Der innenpolitische Sprecher der CDU/CSU-Fraktion, Hans-Peter Uhl, erklärte, die Koalition werden die notwendigen Änderungen von Waffengesetz und Gewerbeordnung nach der Sommerpause in Angriff nehmen. "Wir sind uns einig, dass private Sicherheitsleute an Bord deutscher Handelsschiffe den Schutz vor Piratenüberfällen übernehmen sollen", sagte Uhl der "Neuen Osnabrücker Zeitung".
Private Sicherheitsdienste
Doch der Einsatz privater Dienstleister ist umstritten. "Die Bekämpfung der Piraterie ist und bleibt eine hoheitliche Aufgabe", sagte Niedersachsen Innenminister Uwe Schünemann (CDU) der "Financial Times Deutschland" (Donnerstagsausgabe). Zuerst müssten Bundeswehr und Bundespolizei tätig werden - "im Rahmen ihrer Möglichkeiten". Sicherheitsdienste dürften höchstens "flankierend" eingesetzt werden.

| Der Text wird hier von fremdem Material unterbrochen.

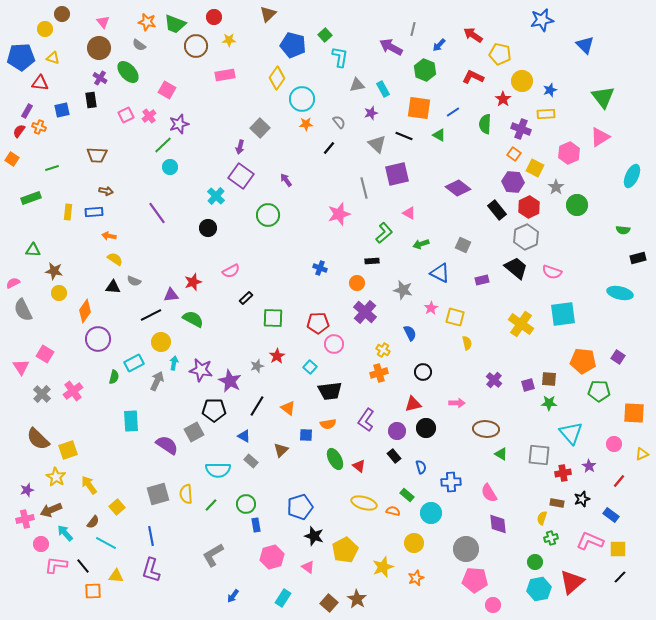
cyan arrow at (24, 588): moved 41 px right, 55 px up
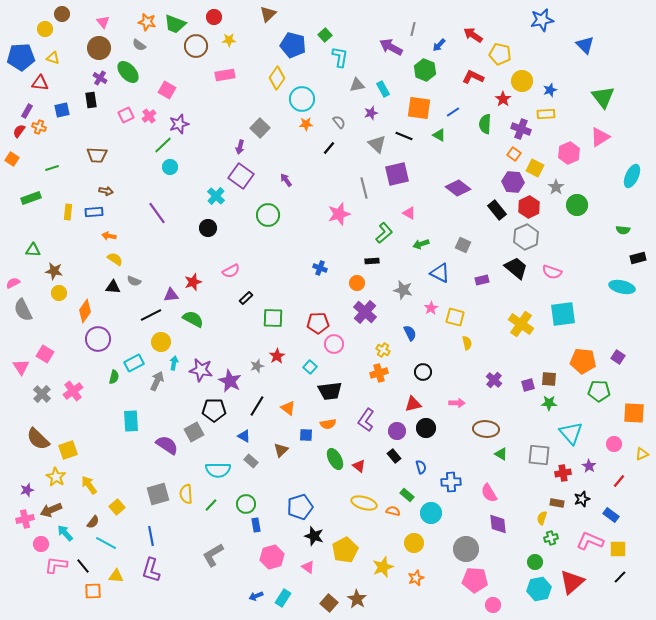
cyan ellipse at (620, 293): moved 2 px right, 6 px up
blue arrow at (233, 596): moved 23 px right; rotated 32 degrees clockwise
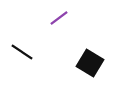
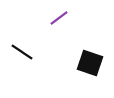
black square: rotated 12 degrees counterclockwise
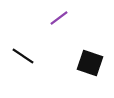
black line: moved 1 px right, 4 px down
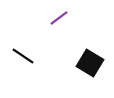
black square: rotated 12 degrees clockwise
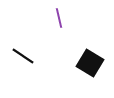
purple line: rotated 66 degrees counterclockwise
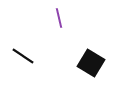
black square: moved 1 px right
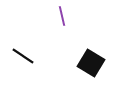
purple line: moved 3 px right, 2 px up
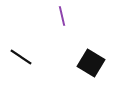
black line: moved 2 px left, 1 px down
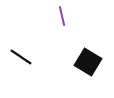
black square: moved 3 px left, 1 px up
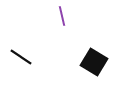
black square: moved 6 px right
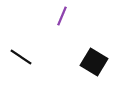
purple line: rotated 36 degrees clockwise
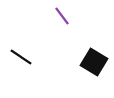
purple line: rotated 60 degrees counterclockwise
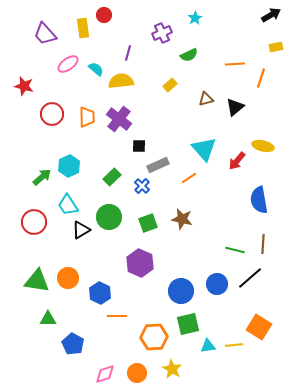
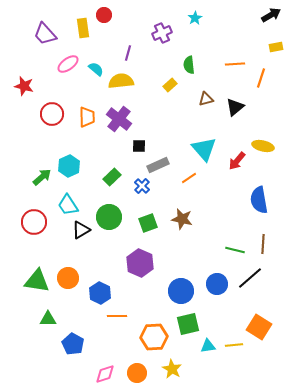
green semicircle at (189, 55): moved 10 px down; rotated 108 degrees clockwise
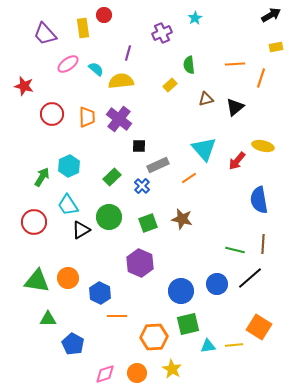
green arrow at (42, 177): rotated 18 degrees counterclockwise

Auch die Gewerkschaft der Polizei ist skeptisch. "Für mich ist das nach wie vor eine hoheitliche Aufgabe", sagte der GdP-Vorsitzende Bernhard Witthaut. Er forderte, sofort 500 ehemalige Soldaten zur Bundespolizei zu holen und diese zu Schutz der Schiffe einzusetzen. "Das wäre schon mal ein erster Schritt", sagte er.
Gewaltmonopol in Gefahr
Grüne und Linkspartei kritisierten die Regierungspläne und sehen das Gewaltmonopol des Staates infrage gestellt. Mit der Änderung des Waffenrechts werde es erstmals Privatpersonen erlaubt, legal Kriegswaffen zu besitzen. Außerdem würde die Aufrüstung bei den Schiffen eine Aufrüstung bei den Piraten nach sich ziehen, was letztlich zu mehr Toten und Verletzten führen könnte, so die Befürchtung.
"Wer Piraten mit Söldnern bekämpfen will, versucht den Teufel mit dem Beelzebub auszutreiben", sagte der verteidigungspolitische Sprecher der Linkspartei, Paul Schäfer. Weniger ablehnend zeigte sich die SPD, die nur klare Regeln für den Einsatz von Sicherheitsdienstleistern forderte.
Söldner im Einsatz
Private Sicherheitsdienste sind längst am Horn von Afrika im Einsatz. Üblich seien fünf Söldner pro Fahrt, zu einem Preis von bis zu 100.000 Euro, berichtete die "Financial Times Deutschland". Diese Söldner stammten meist aus Großbritannien oder Israel und begleiteten die Schiffe auf ihrer Fahrt durch die gefährlichen Gebiete am Horn von Afrika, schrieb die Zeitung weiter.
Auch ein Drittel aller deutschen Handelsschiffe engagiert bereits private Dienstleister zum Schutz. Die Rechtsgrundlage ist allerdings alles andere als klar.